The greatest common divisor of f and g in a multivariate polynomial ring P. If either of the inputs is zero, then the result is the other input (and if the inputs are both zero then the result is zero). The result is normalized (see the function Normalize), so the result is always unique.The valid coefficient rings are those which themselves have a GCD algorithm for their elements (which includes most commutative rings in Magma).
For polynomials over the integers or rationals, a combination of three algorithms is used: (1) the heuristic evaluation `GCDHEU' algorithm of Char et al. ([CGG89] and [GCL92, section 7.7]), suitable for moderate-degree dense polynomials with several variables; (2) the EEZ-GCD algorithm of Wang ([Wan80], [MY73] and [GCL92, section 7.6]), based on evaluation and sparse ideal-adic multivariate Hensel lifting ([Wan78] and [GCL92, section 6.8]), suitable for sparse polynomials; (3) a recursive multivariate evaluation-interpolation algorithm (similar to that in [GCL92, section 7.4]), which in fact works generically over {Z} or most fields.
For polynomials over any finite field or any field of characteristic zero besides {Q}, the generic recursive multivariate evaluation-interpolation algorithm (3) above is used, which effectively takes advantage of any fast modular algorithm for the base univariate polynomials (e.g., for number fields). See the function GreatestCommonDivisor in the univariate polynomials chapter for details of univariate GCD algorithms.
For polynomials over another polynomial ring or rational function field, the polynomials are first "flattened" to be inside a multivariate polynomial ring over the base coefficient ring, then the appropriate algorithm is used for that base coefficient ring.
For polynomials over any other ring, the generic subresultant algorithm [Coh93, section 3.3] is called recursively on a subring with one less variable.
Given a sequence Q of polynomials, return the GCD of the elements of Q. If Q has length 0 and universe P, then the zero element of P is returned.
The least common multiple of f and g in a multivariate polynomial ring P. The LCM of zero and anything else is zero. The result is normalized (see the function Normalize), so the result is always unique. The valid coefficient rings are as for the function GCD, above.The LCM is effectively computed as Normalize((F div GCD(F, G)) * G), for non-zero inputs.
Given a sequence Q of polynomials, return the LCM of the elements of Q. If Q has length 0 and universe P, then the one element of P is returned.
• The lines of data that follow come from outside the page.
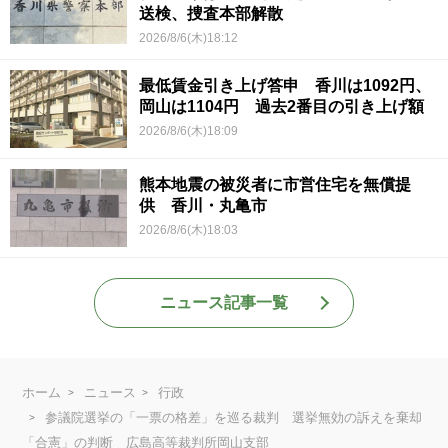
送検、捜査本部解散
2026/8/6(木)18:12
最低賃金引き上げ答申 香川は1092円、
岡山は1104円 過去2番目の引き上げ額
2026/8/6(木)18:09
熊本地震の被災者に市営住宅を無償提
供 香川・丸亀市
2026/8/6(木)18:03
ニュース記事一覧
ホーム
ニュース
行政
参議院選挙の「一票の格差」を巡る裁判 選挙無効の訴えを棄却
「合憲」の判断 広島高等裁判所岡山支部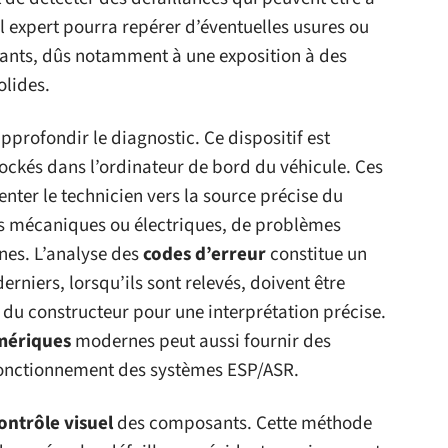
il expert pourra repérer d’éventuelles usures ou
sants, dûs notamment à une exposition à des
olides.
profondir le diagnostic. Ce dispositif est
tockés dans l’ordinateur de bord du véhicule. Ces
enter le technicien vers la source précise du
s mécaniques ou électriques, de problèmes
nes. L’analyse des
codes d’erreur
constitue un
erniers, lorsqu’ils sont relevés, doivent être
du constructeur pour une interprétation précise.
umériques
modernes peut aussi fournir des
e fonctionnement des systèmes ESP/ASR.
ontrôle visuel
des composants. Cette méthode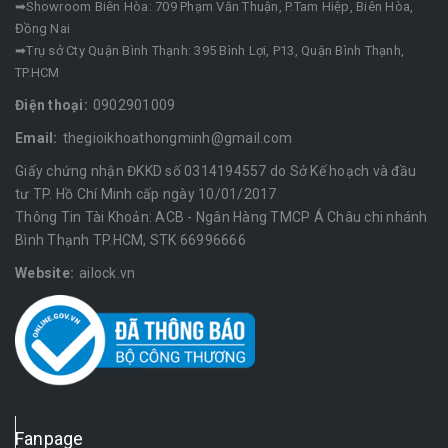
➡Showroom Biên Hòa: 709 Phạm Văn Thuận, P.Tam Hiệp, Biên Hòa,
Đồng Nai
➡Trụ sở Cty Quận Bình Thạnh: 395 Bình Lợi, P13, Quận Bình Thạnh,
TP.HCM
Điện thoại:
0902901009
Email:
thegioikhoathongminh@gmail.com
Giấy chứng nhận ĐKKD số 0314194557 do Sở Kế hoạch và đầu
tư TP. Hồ Chí Minh cấp ngày 10/01/2017
Thông Tin Tài Khoản: ACB - Ngân Hàng TMCP Á Châu chi nhánh
Bình Thạnh TP.HCM, STK 66996666
Website:
ailock.vn
Fanpage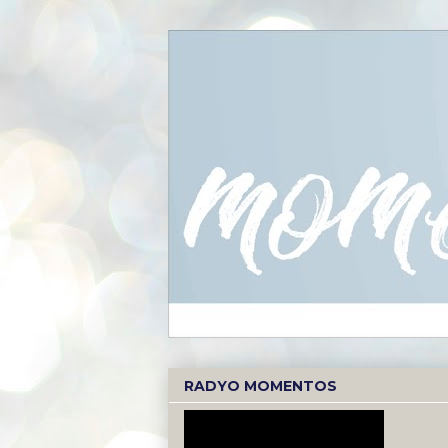
RADYO MOMENTOS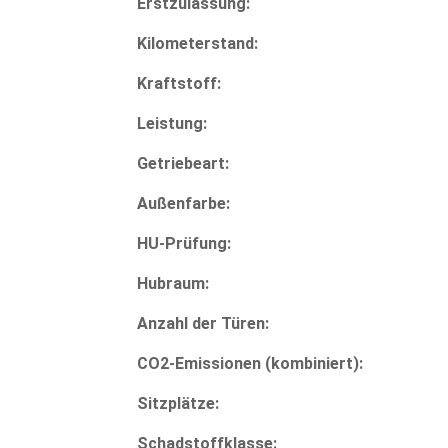
Erstzulassung:
Kilometerstand:
Kraftstoff:
Leistung:
Getriebeart:
Außenfarbe:
HU-Prüfung:
Hubraum:
Anzahl der Türen:
CO2-Emissionen (kombiniert):
Sitzplätze:
Schadstoffklasse: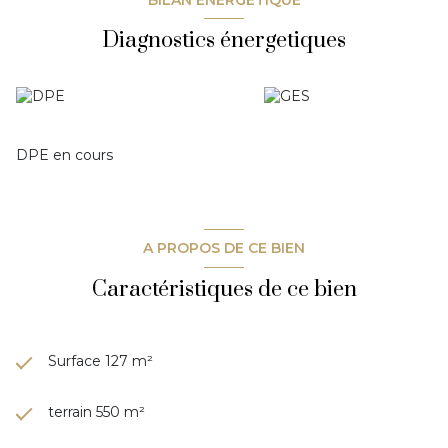
une terrasse ou créer un jardin à votre image. Un bien rare
Diagnostics énergetiques
alliant espace, polyvalence et beau potentiel d'évolution. À
découvrir sans tarder ! **Martigues Immobilier** –
Contactez-nous pour organiser une visite.
DPE en cours
A PROPOS DE CE BIEN
Caractéristiques de ce bien
Surface 127 m²
terrain 550 m²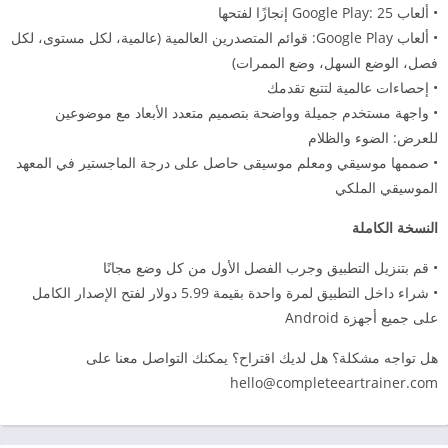
• ألعاب Google Play: 25 إنجازًا لفتحها
• ألعاب Google Play: قوائم المتصدرين العالمية (عالمية، لكل مستوى، لكل
فصل، الوضع السهل، وضع الممرات)
• إحصاءات عالمية لتتبع تقدمك
• واجهة مستخدم جميلة وواضحة بتصميم متعدد الأبعاد مع موضوعين
للعرض: الضوء والظلام
• صممها موسيقي ومعلم موسيقى حاصل على درجة الماجستير في المعهد
الموسيقي الملكي
النسخة الكاملة
• قم بتنزيل التطبيق وجرب الفصل الأول من كل وضع مجانًا
• شراء داخل التطبيق لمرة واحدة بقيمة 5.99 دولار لفتح الإصدار الكامل
على جميع أجهزة Android
هل تواجه مشكلة؟ هل لديك اقتراح؟ يمكنك التواصل معنا على
hello@completeeartrainer.com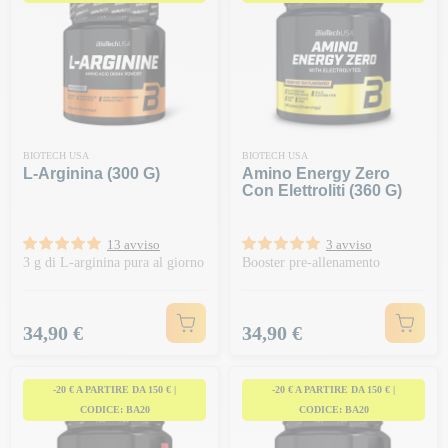
BIOTECH USA
BIOTECH USA
L-Arginina (300 G)
Amino Energy Zero
Con Elettroliti (360 G)
13 avviso
3 avviso
3 g di L-arginina pura al giorno
Booster pre-allenamento
Prezzo
Prezzo
34,90 €
34,90 €
-20 € A PARTIRE DA 150 € |
-20 € A PARTIRE DA 150 € |
CODICE: BA20
CODICE: BA20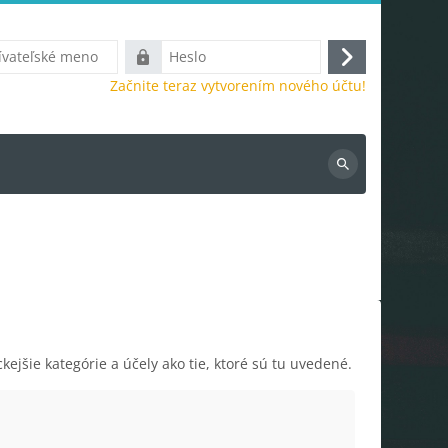
ké
Heslo
Prihlásiť
Začnite teraz vytvorením nového účtu!
sa
Vyhľadať
kurzy
ejšie kategórie a účely ako tie, ktoré sú tu uvedené.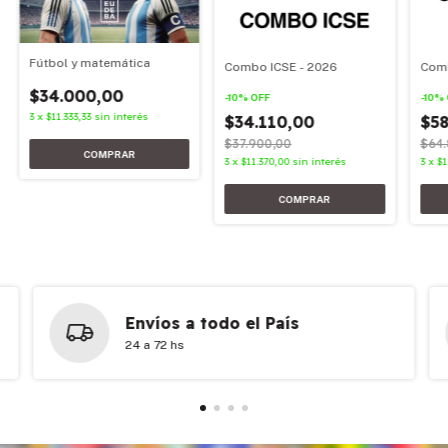
Fútbol y matemática
Combo ICSE - 2026
Comb
$34.000,00
-
10
%
OFF
-
10
%
3
x
$11.333,33
sin interés
$34.110,00
$58
$37.900,00
$64.
3
x
$11.370,00
sin interés
3
x
$1
Envíos a todo el País
24 a 72 hs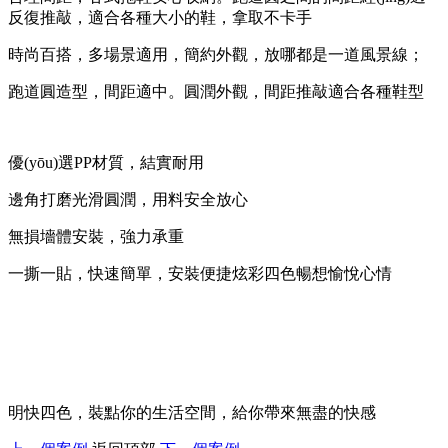
反復推敲，適合各種大小的鞋，拿取不卡手
時尚百搭，多場景適用，
簡約外觀，放哪都是一道風景線；
跑道圓造型，間距適中。
圓潤外觀，間距推敲適合各種鞋型
優(yōu)選PP材質，結實耐用
邊角打磨光滑圓潤，用料安全放心
無損墻體安裝，強力承重
一撕一貼，快速簡單，安裝便捷炫彩四色暢想愉悅心情
明快四色，裝點你的生活空間，給你帶來無盡的快感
Given a polynomial f over the base ring R, this function returns the unique normalized polynomial g which is associate to f (so g=uf for some unit in R). This is chosen so that if R is a field then g is monic, if R is Z then the leading coefficient of g is positive, if R is a polynomial ring itself, then the leading coefficient of g is recursively normalized, and so on for other rings.
Given a polynomial f over a field K such that K is the field of fractions of a domain D, the first function computes the lowest common denominator L of the coefficients of f and returns the polynomial g=L.f over D with cleared denominators, and L. The second function returns the sequence of polynomials derived from independently clearing the denominators in each polynomial in the given sequence Q.
The content of f, that is, the greatest common divisor of the coefficients of f as an element of the coefficient ring.
The primitive part of f, being f divided by the content of f.
The content (the greatest common divisor of the coefficients) of f, as an element of the coefficient ring, as well as the primitive part (f divided by the content) of f.